Erri De Luca addomestica le parole, che appaiono nelle sue mani come animali selvatici, solo per poco disposti a farsi ammansire.
Le parole di questo artigiano della letteratura, infatti, sono sempre pronte a ribellarsi, a stringersi in forma di pugno, a mandare scintille.
Si direbbe che per De Luca la distinzione tra prosa e poesia sia più labile che per altri autori: le sue scritture narrative sono condensate come poesie, le sue poesie a volte contengono racconti, storie, volti come se fossero narrazioni. Ma sono anche altro: per esempio odi minime agli elementi, come nel miglior Neruda; sono epigrafi per chi non c’è più e nostalgie di un futuro da scrivere.

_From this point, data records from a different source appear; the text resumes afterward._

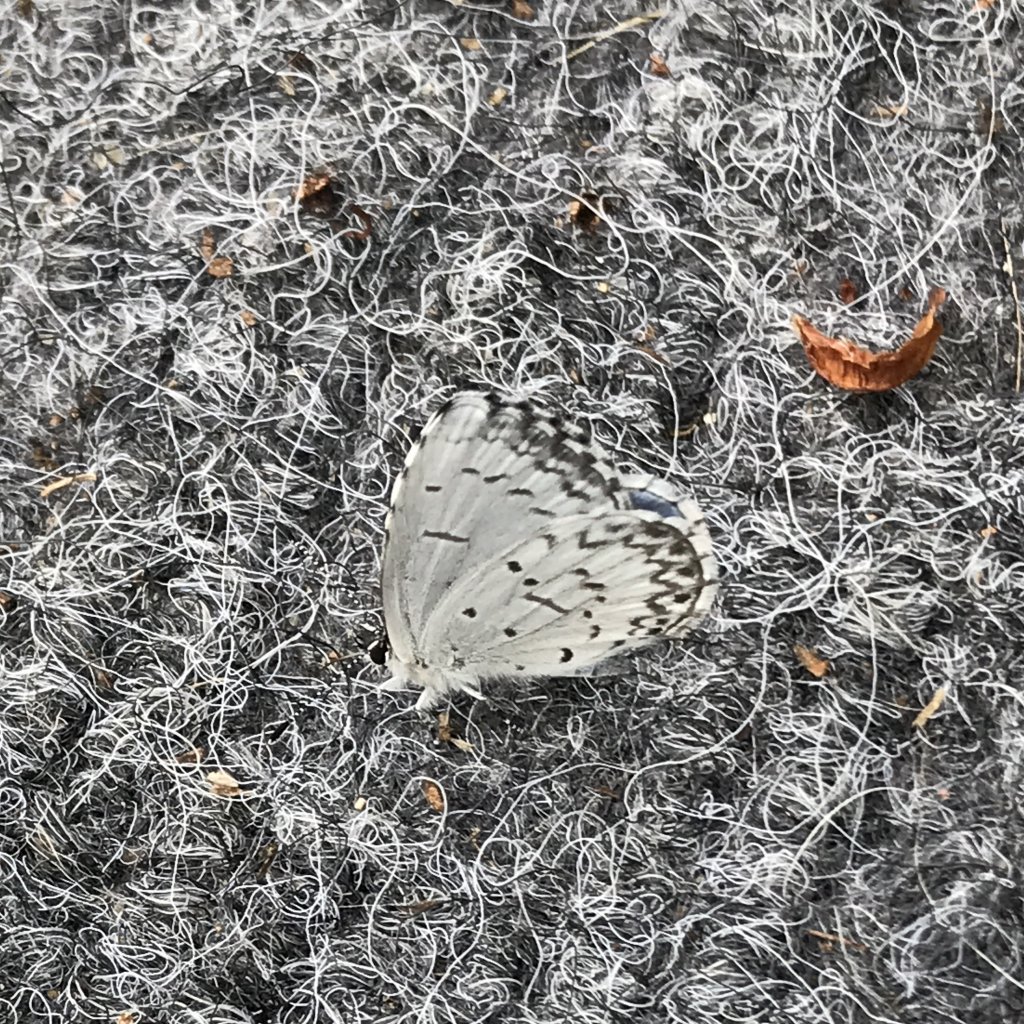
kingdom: Animalia
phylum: Arthropoda
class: Insecta
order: Lepidoptera
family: Lycaenidae
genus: Celastrina
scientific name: Celastrina lucia
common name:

Sono inni essenziali alle cose del mondo, all’esserci, al resistere, al dire nonostante tutto “noi”.
Sono un rendimento di grazie, una forma di gratitudine per i doni ricevuti e un modo per immedesimarsi con i deboli, i vinti e i lacerati dalla Storia, che sembrano non poter trovare pace visto che nessuno ha saputo accoglierli.
Le parole e le poesie di De Luca sono un invito a scoprirsi umani, liberi, ancora capaci di amare.